We need greater transparency and accountability to help consumers make informed choices about who should have access to their information. So yes, organizations that maintain sensitive information should be subject to a national data breach standard. But notice after the breach together with a few years of credit monitoring are hardly adequate. Worse yet, some companies offering credit monitoring use terms of service as a mechanism to limit consumers’ recourse through binding arbitration when they fail to uphold their obligations. Binding arbitration clauses inhibit full accountability and fail to provide full recovery for consumers; they should no longer be permitted in agreements over consumer information and existing clauses should not be enforceable.
We need to properly allocate liability for data breaches.
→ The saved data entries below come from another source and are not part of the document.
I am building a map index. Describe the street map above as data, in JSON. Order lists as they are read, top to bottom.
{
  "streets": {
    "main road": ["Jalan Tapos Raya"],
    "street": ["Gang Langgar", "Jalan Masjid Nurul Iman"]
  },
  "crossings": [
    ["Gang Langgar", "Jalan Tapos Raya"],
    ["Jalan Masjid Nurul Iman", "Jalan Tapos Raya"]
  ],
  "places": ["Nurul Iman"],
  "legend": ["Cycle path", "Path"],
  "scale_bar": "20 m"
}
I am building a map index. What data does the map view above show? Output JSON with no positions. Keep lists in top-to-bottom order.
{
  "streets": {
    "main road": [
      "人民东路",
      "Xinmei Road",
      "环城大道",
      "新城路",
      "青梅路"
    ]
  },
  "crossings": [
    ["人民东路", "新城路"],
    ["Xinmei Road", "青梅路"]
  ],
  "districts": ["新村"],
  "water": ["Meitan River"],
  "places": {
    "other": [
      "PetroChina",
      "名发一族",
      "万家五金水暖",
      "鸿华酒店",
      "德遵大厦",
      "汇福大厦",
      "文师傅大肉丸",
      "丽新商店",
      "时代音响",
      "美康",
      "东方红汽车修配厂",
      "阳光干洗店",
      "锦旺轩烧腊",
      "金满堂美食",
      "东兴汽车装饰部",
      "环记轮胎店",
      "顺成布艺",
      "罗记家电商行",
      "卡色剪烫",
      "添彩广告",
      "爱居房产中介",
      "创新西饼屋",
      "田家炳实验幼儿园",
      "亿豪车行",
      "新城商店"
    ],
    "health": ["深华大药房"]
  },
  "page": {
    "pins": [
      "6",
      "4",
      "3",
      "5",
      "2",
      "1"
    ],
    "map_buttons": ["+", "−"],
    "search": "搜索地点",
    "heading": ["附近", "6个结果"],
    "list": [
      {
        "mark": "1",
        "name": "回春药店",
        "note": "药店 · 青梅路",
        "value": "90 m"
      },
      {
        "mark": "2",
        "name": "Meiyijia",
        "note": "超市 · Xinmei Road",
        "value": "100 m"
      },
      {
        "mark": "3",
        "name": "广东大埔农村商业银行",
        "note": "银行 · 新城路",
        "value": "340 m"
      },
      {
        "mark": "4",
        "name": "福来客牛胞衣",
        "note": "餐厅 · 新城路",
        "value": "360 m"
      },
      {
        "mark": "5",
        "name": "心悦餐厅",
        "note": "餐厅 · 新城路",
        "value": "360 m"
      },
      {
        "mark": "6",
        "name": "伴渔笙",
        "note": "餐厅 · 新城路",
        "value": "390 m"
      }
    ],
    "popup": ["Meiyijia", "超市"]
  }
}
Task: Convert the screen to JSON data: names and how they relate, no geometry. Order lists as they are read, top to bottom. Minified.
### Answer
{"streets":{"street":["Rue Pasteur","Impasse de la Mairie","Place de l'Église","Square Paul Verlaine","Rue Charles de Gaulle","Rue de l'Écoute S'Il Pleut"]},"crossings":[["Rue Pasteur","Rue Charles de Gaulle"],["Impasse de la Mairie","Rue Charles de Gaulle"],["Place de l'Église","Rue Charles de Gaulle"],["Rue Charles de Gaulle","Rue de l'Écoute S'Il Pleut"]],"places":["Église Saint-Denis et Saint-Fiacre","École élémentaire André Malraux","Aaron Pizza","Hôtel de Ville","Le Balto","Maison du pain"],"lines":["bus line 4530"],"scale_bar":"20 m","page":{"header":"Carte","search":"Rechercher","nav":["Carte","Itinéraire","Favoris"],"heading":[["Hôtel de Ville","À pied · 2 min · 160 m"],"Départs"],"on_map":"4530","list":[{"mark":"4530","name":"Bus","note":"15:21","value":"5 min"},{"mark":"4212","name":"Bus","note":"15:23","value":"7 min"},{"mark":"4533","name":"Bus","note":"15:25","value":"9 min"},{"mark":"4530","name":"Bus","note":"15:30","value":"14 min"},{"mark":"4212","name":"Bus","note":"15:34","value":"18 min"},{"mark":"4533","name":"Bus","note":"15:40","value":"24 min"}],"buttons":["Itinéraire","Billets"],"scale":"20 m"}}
Liability has been thrown around in cybersecurity policy discussions for decades. The Cybersecurity Act of 2015 provides some protection for companies for actions taken consistent with its authorizations. But we’ve yet to see liability protection incent significant changes in information sharing since the law’s passage. It’s time to broaden the discussion to consider whether breached companies should face liability where they failed to follow best practices or were otherwise, well, stupid. Which isn’t to say hardware and software manufacturers are immune. Rather, they too should feel greater pressure to adhere to the highest of industry standards and face the possibility of litigation when they don’t. In the face of ongoing breaches where it’s clear that companies knew they were the target of malicious activity and knew the security measures to take but failed to take or maintain them, it’s hard to see why strict liability is an unfair approach. If consumers can’t negotiate their rights with full knowledge of the risks, they shouldn’t be left with the additional cost of credit freezes and years of the possibility of identity theft and the attendant consequences. Equifax makes clear that today’s approach to liability is not in anyone’s long term interest – consumers or companies.
We also need an audit regime to assess whether companies that hold sensitive consumer data are adequately protecting it and a transparency process to share the results with consumers. Consumers may not know current best practices to appropriately secure sensitive personal information, but they should have the ability to choose a company that is following them. And if that company’s efforts fail, the steps taken will have informed a relevant insurance market, which can then manage the costs of the breach. As my colleague Rob Knake observed, if financial impact is a certainty, “companies [will] think twice before asking for this data …and twice more before storing it.”
If Equifax teaches us anything, it’s that consumers should no longer bear the burden of poor data security in the form of inadequate, after the harm remedies and limited means of recourse. Instead, we need real opportunities to hold companies accountable by arming consumers with information about who has their data and how good they are at protecting it, and a liability regime that properly allocates costs and risks across stakeholders.